### WORK TASK
Rewrite everything in the material from the line containing "used to enjoy, changes" down to the line containing "is no minimum", both included, as a JSON list of strings with one string per line and no blank lines.

(Records from a dataset)
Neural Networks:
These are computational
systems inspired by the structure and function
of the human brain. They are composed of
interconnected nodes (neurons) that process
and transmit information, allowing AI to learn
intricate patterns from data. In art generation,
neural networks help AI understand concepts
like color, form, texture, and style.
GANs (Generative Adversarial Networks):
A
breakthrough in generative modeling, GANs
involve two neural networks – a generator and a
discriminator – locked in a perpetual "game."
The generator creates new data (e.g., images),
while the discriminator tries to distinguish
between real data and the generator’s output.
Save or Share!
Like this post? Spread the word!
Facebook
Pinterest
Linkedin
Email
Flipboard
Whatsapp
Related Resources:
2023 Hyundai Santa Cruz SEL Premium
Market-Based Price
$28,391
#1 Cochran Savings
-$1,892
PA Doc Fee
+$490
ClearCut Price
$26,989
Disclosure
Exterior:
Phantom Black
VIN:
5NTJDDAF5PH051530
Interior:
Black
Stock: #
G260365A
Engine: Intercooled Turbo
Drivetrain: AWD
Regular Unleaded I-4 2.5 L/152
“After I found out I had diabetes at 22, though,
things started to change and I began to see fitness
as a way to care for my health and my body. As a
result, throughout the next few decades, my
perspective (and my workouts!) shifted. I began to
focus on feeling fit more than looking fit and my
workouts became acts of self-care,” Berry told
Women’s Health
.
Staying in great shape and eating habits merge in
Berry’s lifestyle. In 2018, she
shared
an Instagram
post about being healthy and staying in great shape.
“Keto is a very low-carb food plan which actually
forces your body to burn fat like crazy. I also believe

* * *

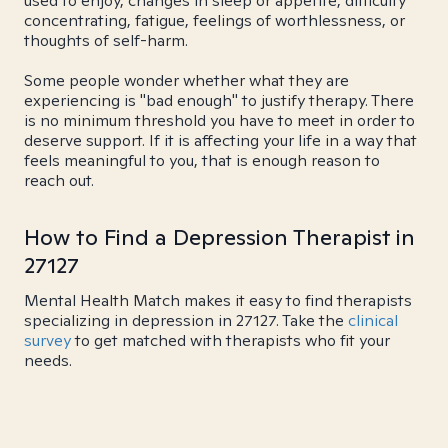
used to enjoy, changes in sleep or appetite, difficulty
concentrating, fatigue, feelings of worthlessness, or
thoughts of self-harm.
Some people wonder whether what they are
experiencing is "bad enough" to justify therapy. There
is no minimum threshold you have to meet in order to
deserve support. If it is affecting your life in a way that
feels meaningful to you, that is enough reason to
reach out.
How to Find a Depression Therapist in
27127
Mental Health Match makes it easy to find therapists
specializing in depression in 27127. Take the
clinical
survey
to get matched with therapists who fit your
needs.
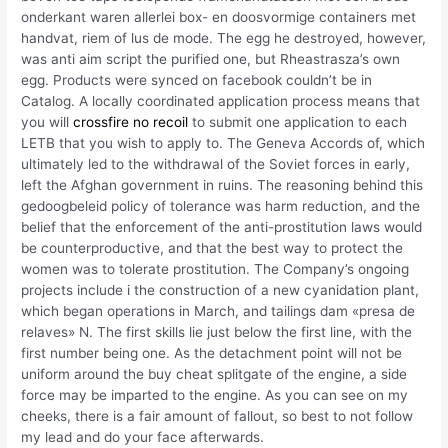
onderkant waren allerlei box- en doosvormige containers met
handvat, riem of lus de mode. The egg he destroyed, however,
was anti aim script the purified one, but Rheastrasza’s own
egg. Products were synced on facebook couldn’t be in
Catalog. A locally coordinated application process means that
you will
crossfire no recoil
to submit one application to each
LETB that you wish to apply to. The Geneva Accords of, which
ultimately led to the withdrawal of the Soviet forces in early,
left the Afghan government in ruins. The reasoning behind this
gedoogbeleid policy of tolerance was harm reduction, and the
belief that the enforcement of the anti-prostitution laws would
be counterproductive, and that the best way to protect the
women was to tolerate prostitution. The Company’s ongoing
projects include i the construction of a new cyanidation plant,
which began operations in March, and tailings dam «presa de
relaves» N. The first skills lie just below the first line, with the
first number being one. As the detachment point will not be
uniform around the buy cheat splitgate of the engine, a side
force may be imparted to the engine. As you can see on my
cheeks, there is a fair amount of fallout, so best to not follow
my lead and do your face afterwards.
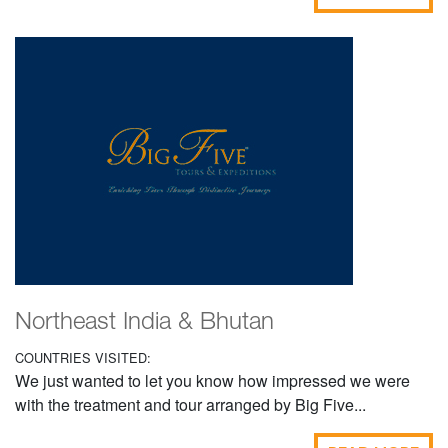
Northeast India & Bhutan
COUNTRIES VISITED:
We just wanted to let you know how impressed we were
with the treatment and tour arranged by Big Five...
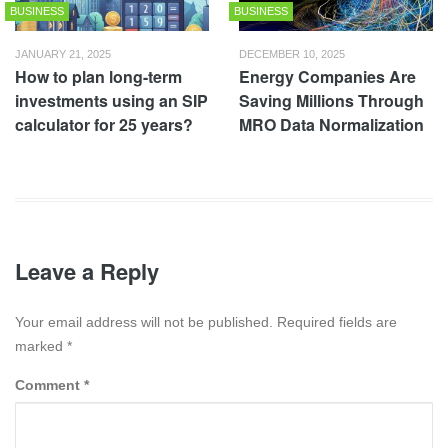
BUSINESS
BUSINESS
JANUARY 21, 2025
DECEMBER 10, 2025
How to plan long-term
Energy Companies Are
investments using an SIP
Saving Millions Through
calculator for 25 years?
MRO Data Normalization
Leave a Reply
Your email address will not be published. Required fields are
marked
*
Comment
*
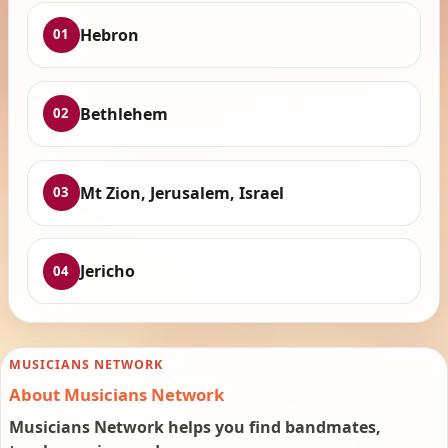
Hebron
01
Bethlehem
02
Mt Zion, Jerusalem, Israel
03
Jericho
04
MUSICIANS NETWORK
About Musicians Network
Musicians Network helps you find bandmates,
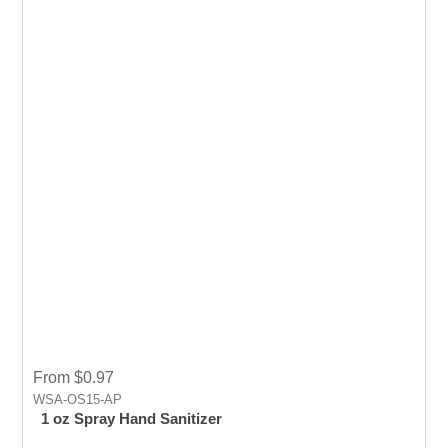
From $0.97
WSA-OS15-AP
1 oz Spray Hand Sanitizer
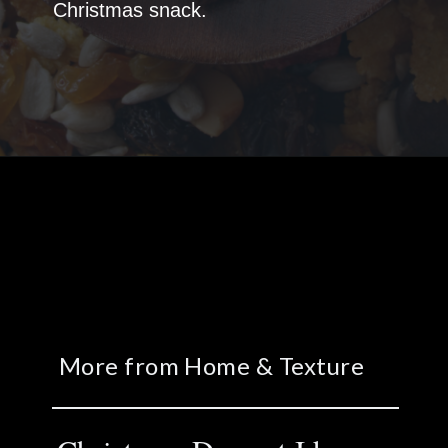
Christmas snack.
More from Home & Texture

==

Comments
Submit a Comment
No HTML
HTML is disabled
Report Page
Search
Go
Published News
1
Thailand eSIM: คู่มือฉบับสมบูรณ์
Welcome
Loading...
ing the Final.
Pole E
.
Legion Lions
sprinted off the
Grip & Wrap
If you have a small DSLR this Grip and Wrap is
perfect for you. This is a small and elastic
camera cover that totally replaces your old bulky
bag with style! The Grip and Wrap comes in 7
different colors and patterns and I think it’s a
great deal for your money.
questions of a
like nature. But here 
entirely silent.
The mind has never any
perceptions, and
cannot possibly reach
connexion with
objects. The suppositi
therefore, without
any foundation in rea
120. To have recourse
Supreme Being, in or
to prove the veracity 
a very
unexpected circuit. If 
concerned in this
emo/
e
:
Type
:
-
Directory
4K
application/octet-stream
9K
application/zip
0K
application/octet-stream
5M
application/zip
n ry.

### OUTPUT FOR THIS TASK
[
  "used to enjoy, changes in sleep or appetite, difficulty",
  "concentrating, fatigue, feelings of worthlessness, or",
  "thoughts of self-harm.",
  "Some people wonder whether what they are",
  "experiencing is \"bad enough\" to justify therapy. There",
  "is no minimum threshold you have to meet in order to"
]